Paule Muxel - Bertrand de Solliers

Philippe Pétain 4 – Ours

PHILIPPE PETAIN – OURS 1 – NOVEMBRE 2009

ours 1 fin 2009

ours 2 début 2010

NOTES GÉNÉRALES

“OURS” : il s’agit du premier document de travail, en jargon de montage un « ours », un bout à bout des rushs tournés, de l’essentiel des contenus, qui va porter le cours du montage de Paule qui se terminera au mixage en septembre 2010. Entre-temps le dérochage a commencé depuis avril 2009.

Ce premier bout à bout nous l’avons projeté pour nous et le coproducteur Alexandre Cornu le 23 novembre 2009 dans la salle de la Scam.

Un autre jet d’un ours est monté fin janvier 2010.

CURSUS

ours 1 : La première partie concerne rapidement l’enfance de Pétain, ensuite rien de remarquable sauf quand il est appelé alors qu’il a l’âge de la retraite comme officier de la Grande Guerre.

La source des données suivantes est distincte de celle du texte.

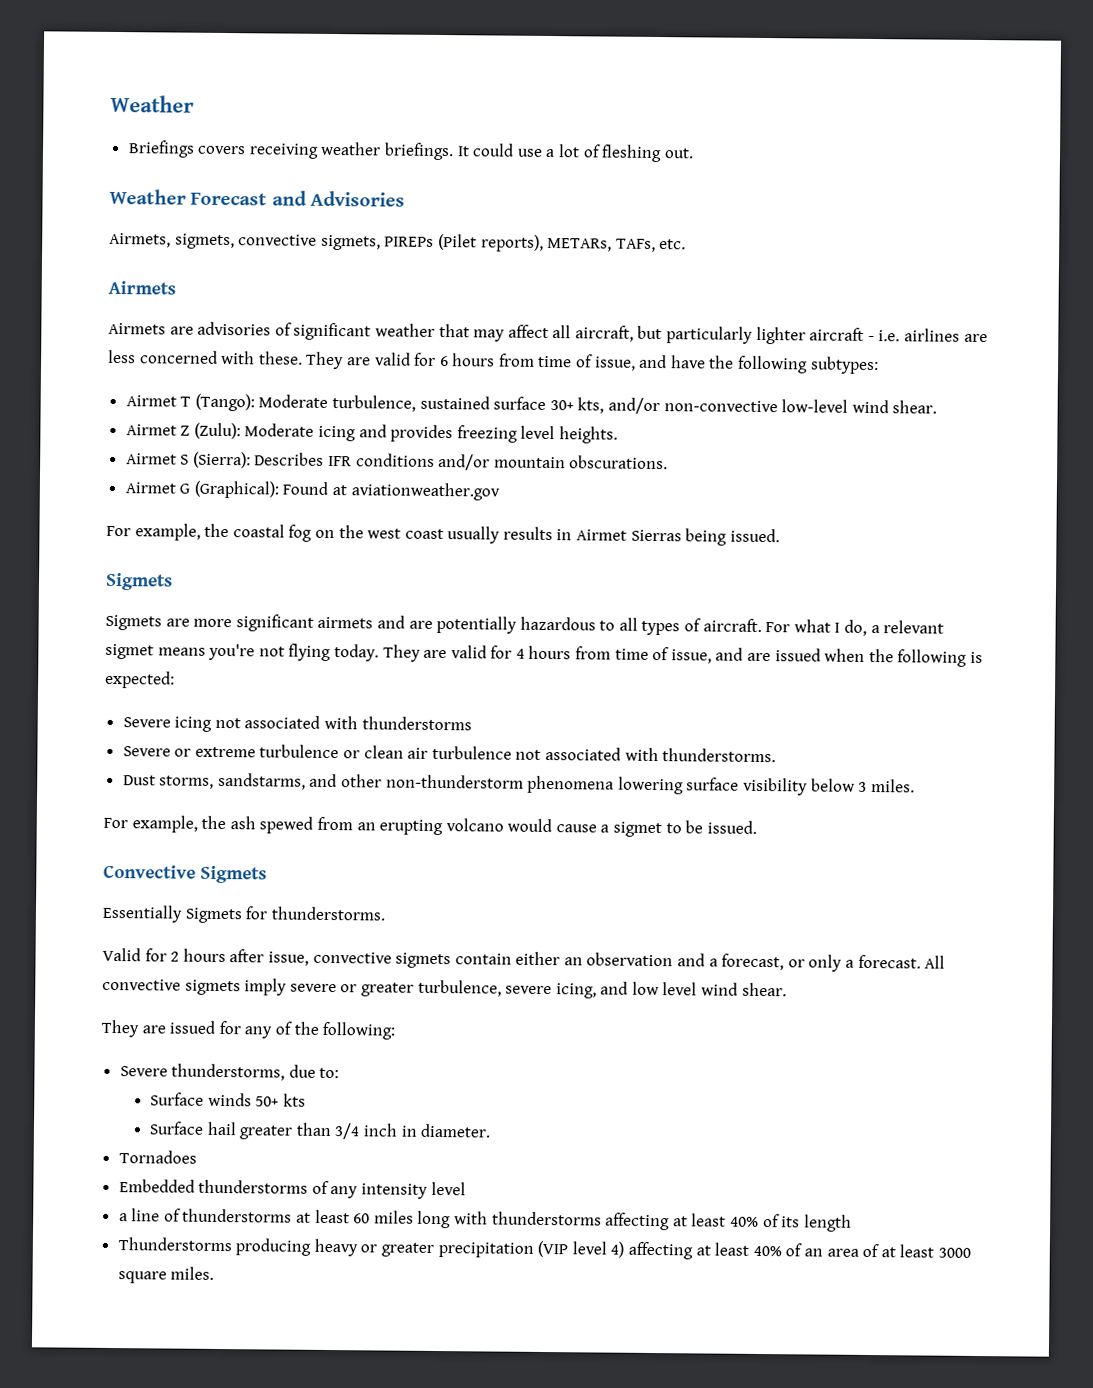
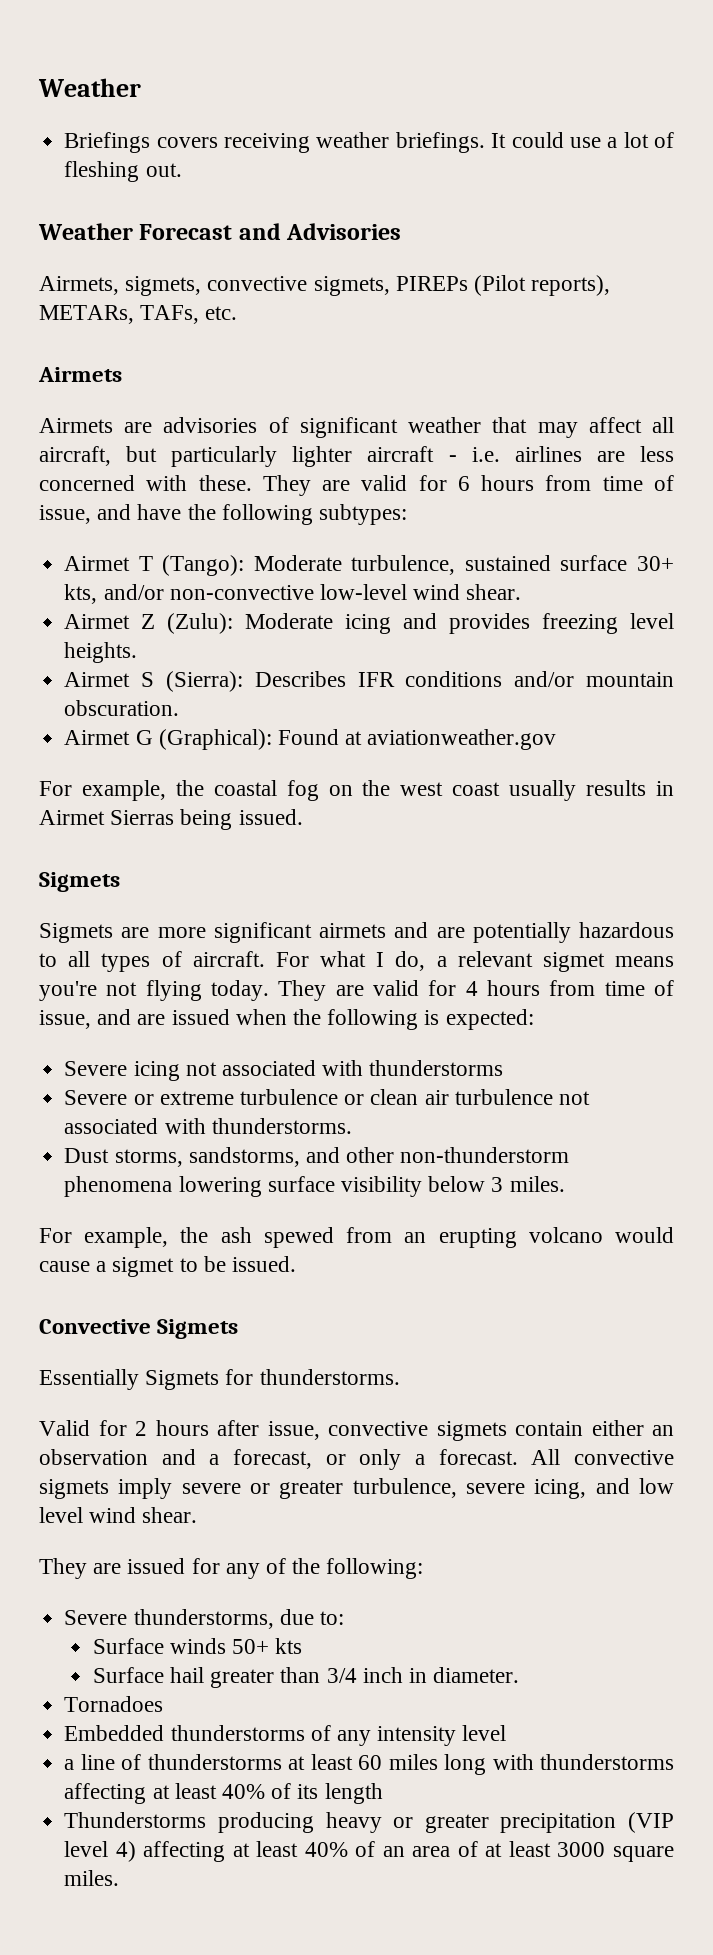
[437,233,477,251] (Pilet -> [474,275,527,296] (Pilot
[569,455,669,470] obscurations. -> [64,700,180,716] obscuration.
[217,772,306,790] sandstarms, -> [188,1147,300,1167] sandstorms,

Cette partie est d’une durée environ de 54’ alors que le second ours qui sera montré à Arte en janvier 2010 – la projection était assez contestable, le montage trop peu avancé, mais ils ont voulu regarder – réduit à 29’. L’intérêt de la version longue ici est incontestable. Manque alors à ce moment-là encore toute la partie concernant la vie amoureuse de Pétain et les centaines de lettres reçues sur le Front.

Suit un développement politique de la carrière de l’homme devenu Maréchal sur l’entre deux guerres. Ministre de la guerre, se préoccupant aussi d’éducation… Sur le charisme de grands chefs politiques en Europe. Cette partie a aussi été escamotée pour des raisons de durée du montage « Arte » final. Sur 1918 – 1939 il est intéressant de trouver les échos et analogiues avec notre époque contemporaine en terme de réflexion sur la peur collective et le charisme.

Le projet de dictature dès 1934 en France, la construction des refoulements : juifs et étrangers qui commencent à affluer en France d’Allemagne. Les réactions françaises, politiques, populaires, épidermiques.

Cette partie concerne un documentaire plus analytique thématique que le film terminé pour Arte, d’où aussi son intérêt aujourd’hui de le faire revivre.

1938-1939 sur la loi d’internement administrative qui va être adaptée par la suite à plusieurs régimes politiques outrement différents…

l’Ours est au timing de 1 h 48’ quand on atteint l’année 1940. À comparer avec le film de Arte d’une durée de 1 h 44’ quand nous nous trouvons en 1945.

Sur le charisme politique : 2 h 25. A disparu ensuite.

Montoire à 2 h 59’. La rivalité Pétain Laval. La mise en relief du souhait affirmé de collaboration de Pétain lui-même avec les nazis.

Sur l’antisémitisme de Pétain, un homme qui ne s’exprime jamais là dessus : 2 h 36’.

1941 – sur le Consistoire et les déportations : 3 h 11’. L’implication sourde et continue de Pétain.

La Milice à 3 h 36’.

3 h 50’ : les cours martiales.

L’ensemble fait l’effet de mon point de vue d’une construction affirmée, complexe par ses strates bien distinguées mais dont il faut mesurer l’apport en fonction du rythme du futur film, dont l’un des fils est le questionnement, sans cesse, de la menace de la vie démocratique en France, et l’espoir de voir les choses changer.

Avec des carences bien entendu, ce qui obligera à faire un choix de narration par la suite et d’exclure des pans de problématiques appartenant pourtant à l’origine de la mise en place du projet documentaire.

Ceci dit en aucun cas je vois un film « pédagogique », historique, mais un film vivant des idées et recherches des invités à s’exprimer. C’est le jeu : concerner ces historiens non pas seulement par leur savoir, mais leur personnalité, comment ils s’impliquent et réfléchissent personnellement. Par le traitement des archives par la suite et au final, Paule va mener une vie à l’ensemble des propos retenus.

L’apport d’historiens internationaux se révèle intéressant – certains se révèleront inutiles –, et met en place la problématique d’un documentaire où il faut comprendre comment cela avance dans le temps, avec quels points repères essentiels, en associant analyses personnelles distancées entre les apports internationaux avec ceux des français qui possèdent un point de vue différemment concerné.